Newton’s second law states that the acceleration of an object depends on the force acting on it and its mass. The acceleration increases with the exerted force and decreases with increasing mass of the object. It turns out that law does not apply to vertebrae. They are only passive, non-living objects.
A murmur of starlings in the air. Photo credit: Shutterstock / Albert Beukhof
Pretty amazing behavior
The computer simulations carried out by Brilliantov and his co-workers actually showed astonishing behavior in the vortex. Instead of moving faster when a force was applied to them, the groups of quasiparticles did not accelerate. “We were completely amazed to see how these quasi-particles swirl around in the active material.
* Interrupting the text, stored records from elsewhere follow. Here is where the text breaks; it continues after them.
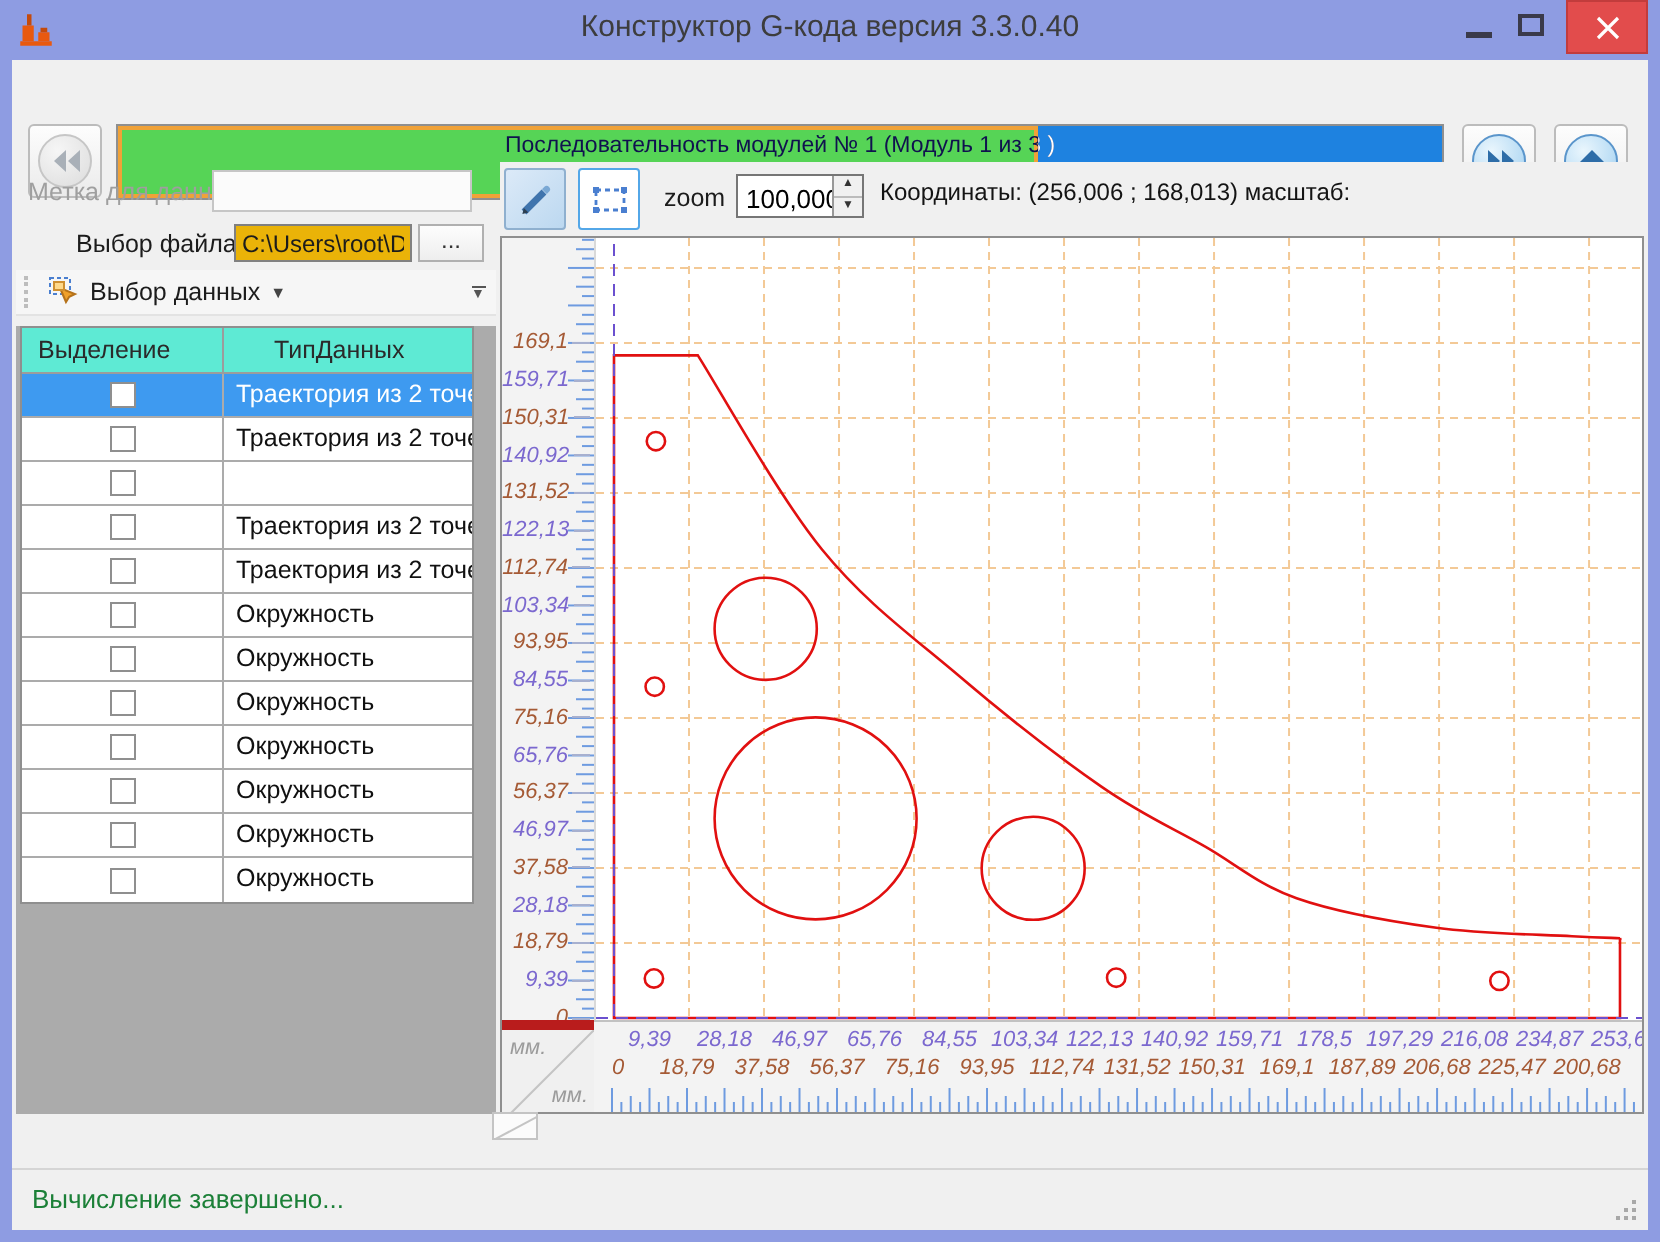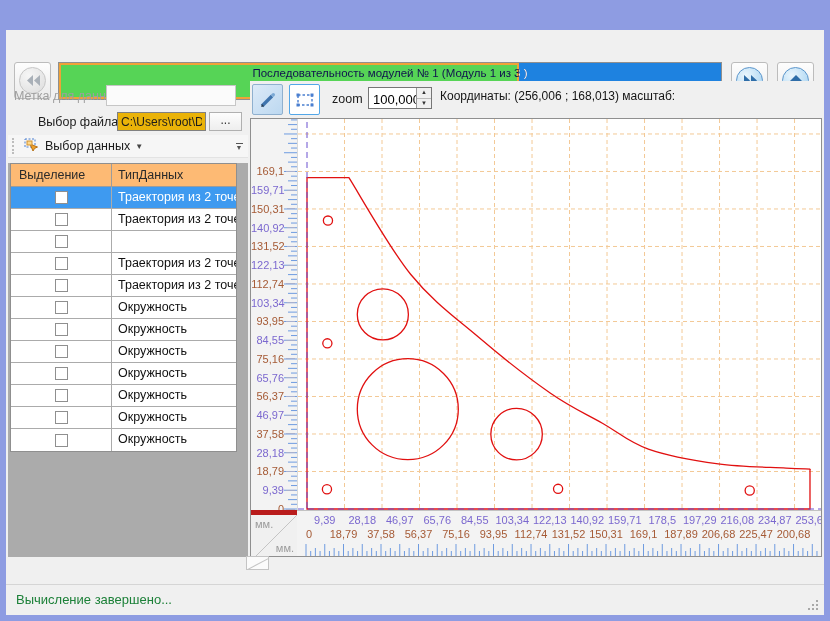--- a/index.html
+++ b/index.html
@@ -39,21 +39,21 @@
   .dots-btn{position:absolute;width:33px;height:19px;background:linear-gradient(#fdfdfd,#eee);border:1px solid #b0b0b0;font-size:12px;text-align:center;color:#333;line-height:15px;}
   .tstrip{position:absolute;left:2px;top:54px;width:240px;height:23px;background:#f6f6f6;border-bottom:1px solid #e3e3e3;display:flex;align-items:center;}
   .grip{width:3px;height:16px;border-left:2px dotted #bdbdbd;margin:0 5px 0 4px;}
   .tsbtn{display:flex;align-items:center;gap:5px;font-size:12.5px;color:#1c1c1c;padding:2px 4px;}
   .caret{font-size:8px;color:#444;}
   .ovf{position:absolute;right:2px;top:2px;width:14px;height:19px;display:flex;flex-direction:column;align-items:center;justify-content:center;gap:1px;}
   .ovf i{width:7px;height:1px;background:#555;} .ovf b{font-size:7px;color:#555;line-height:5px;}
   
   .tablewrap{position:absolute;left:2px;top:82px;width:240px;height:394px;background:#ababab;}
   .grid-table{position:absolute;left:2px;top:0;width:227px;border:1px solid #8f8f8f;background:#fff;}
-  .thead{display:flex;height:23px;background:#fdba74;border-bottom:1px solid #9c9c9c;}
+  .thead{display:flex;height:23px;background:#5eead4;border-bottom:1px solid #9c9c9c;gap:19px;}
   .thead .hc{font-size:12.5px;color:#2a2a2a;padding:4px 0 0 8px;}
   .hc.c1{width:101px;border-right:1px solid #9c9c9c;}
   .hc.c2{flex:1;padding-left:6px;}
   .trow{display:flex;height:22px;border-bottom:1px solid #ababab;background:#fff;}
   .trow:last-child{border-bottom:none;}
   .trow .rc1{width:101px;border-right:1px solid #ababab;display:flex;align-items:center;justify-content:center;}
   .trow .rc2{flex:1;font-size:12.5px;color:#111;padding:3px 0 0 6px;white-space:nowrap;overflow:hidden;}
   .cb{width:13px;height:13px;border:1px solid #8f8f8f;background:#fff;}
   .trow.sel{background:#3e9af0;} .trow.sel .rc2{color:#fff;}
   
@@ -63,21 +63,21 @@
   .icbtn.pan{left:39px;background:#fff;border:1px solid #53a7e8;}
   .icbtn svg{position:absolute;left:5px;top:5px;}
   .zlabel{position:absolute;left:82px;top:11px;font-size:12.5px;color:#1c1c1c;}
   .spin{position:absolute;left:118px;top:6px;width:64px;height:22px;border:1px solid #767676;background:#fff;}
   .spin input{position:absolute;left:0;top:0;width:47px;height:20px;border:none;font-size:13px;padding:2px 0 0 4px;outline:none;}
   .spin .arr{position:absolute;right:0;top:0;width:15px;height:20px;border-left:1px solid #999;display:flex;flex-direction:column;}
   .spin .arr div{flex:1;background:#f0f0f0;font-size:6px;line-height:9px;text-align:center;color:#333;}
   .spin .arr div:first-child{border-bottom:1px solid #bbb;}
   .coords{position:absolute;left:190px;top:8px;font-size:12px;color:#141414;}
   
-  .graph{position:absolute;left:244px;top:88px;width:572px;height:439px;border:1px solid #8f8f8f;background:#f3f3f3;}
+  .graph{position:absolute;left:244px;top:88px;width:572px;height:439px;border:1px solid #8f8f8f;background:#f3f3f3;font-style:italic;}
   .vruler{position:absolute;left:0;top:0;width:46px;height:391px;background:#f3f3f3;overflow:hidden;}
   .vlab{position:absolute;left:0;width:44px;height:14px;display:flex;justify-content:flex-end;align-items:center;font-size:11px;}
   .vlab i{display:block;width:9px;height:1px;background:#a7b0cf;margin-left:2px;}
   .corner{position:absolute;left:0;top:391px;width:46px;height:46px;background:#f0f0f0;border-top:5px solid #b91c1c;}
   .corner .u1{position:absolute;left:4px;top:3px;font-size:11px;color:#9b9b9b;}
   .corner .u2{position:absolute;right:3px;bottom:2px;font-size:11px;color:#9b9b9b;}
   .plot{position:absolute;left:46px;top:0;width:524px;height:391px;background:#ffffff;border-left:1px solid #d9d9d9;overflow:hidden;}
   .hruler{position:absolute;left:46px;top:391px;width:524px;height:46px;background:#f3f3f3;border-top:1px solid #c2c2c2;overflow:hidden;}
   .hlab{position:absolute;font-size:11px;white-space:nowrap;}
   
@@ -85,20 +85,41 @@
   .stext{position:absolute;left:10px;top:7px;font-size:13px;color:#1c8038;}
   .sgrip{position:absolute;right:4px;bottom:3px;}
   .splitbox{position:absolute;left:240px;top:526px;width:23px;height:14px;background:#fbfbfb;border:1px solid #c4c4c4;overflow:hidden;}
   .splitbox i{position:absolute;left:-3px;top:6px;width:30px;height:1px;background:#c4c4c4;transform:rotate(-28deg);}
 </style>
 </head>
 <body>
 
 <div class="win">
 
+  <div class="titlebar">
+    <svg class="appicon" viewBox="0 0 16 16">
+      <path fill="#e8590f" d="M1 13h14v2H1z"></path>
+      <path fill="#e8590f" d="M2 6h5v7H2z"></path>
+      <path fill="#c44a0c" d="M4 1h2v5H4z"></path>
+      <path fill="#e8590f" d="M9 9h5v4H9z"></path>
+      <path fill="#c44a0c" d="M10 7h3v2h-3z"></path>
+    </svg>
+    <div class="title">Конструктор G-кода версия 3.3.0.40</div>
+    <div class="wbtn btn-min">
+        <i></i>
+      </div>
+    <div class="wbtn btn-max">
+        <i></i>
+      </div>
+    <div class="wbtn btn-close">
+      <svg width="12" height="12" viewBox="0 0 12 12">
+        <path stroke="#fff" stroke-width="1.6" d="M1 1l10 10M11 1L1 11" fill="none"></path>
+      </svg>
+    </div>
+  </div>
 
   <div class="inner">
 
 
     <div class="navbtn" style="left:8px">
       <div class="circ dis">
         <svg width="16" height="13" viewBox="0 0 16 13">
             <path fill="#a9b0b8" d="M8 1L2 6.5 8 12zM15 1L9 6.5 15 12z"></path>
           </svg>
       </div>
They behaved like individual super particles with surprising properties, in particular because they did not accelerate despite the application of force and clumped together during the collision to form vortices with greater mass, ”said Brilliantov.
Big eye Trevally Jack (Caranx sexfasciatus). Photo credit: Shutterstock / Dray van Beeck
A big difference between passive and active matter
In short, the active material behaves very differently from the passive material. In particular, the researchers discovered that different states of passive matter could coexist. Brilliantov took the case of a glass of water as an example. The liquid can gradually evaporate into a gaseous state while the water molecules are retained. This is not the case with the active material, which can only take one form: solid, liquid or gaseous.
The particles were also grouped together as quasiparticles that interacted with each other to form a circular pattern around a central cavity. Brilliantov and his colleagues then named these quasiparticles of eddies and the new state of matter they formed from the “eddy state”. The team hopes to further study the eddies, including real-world studies and experiments.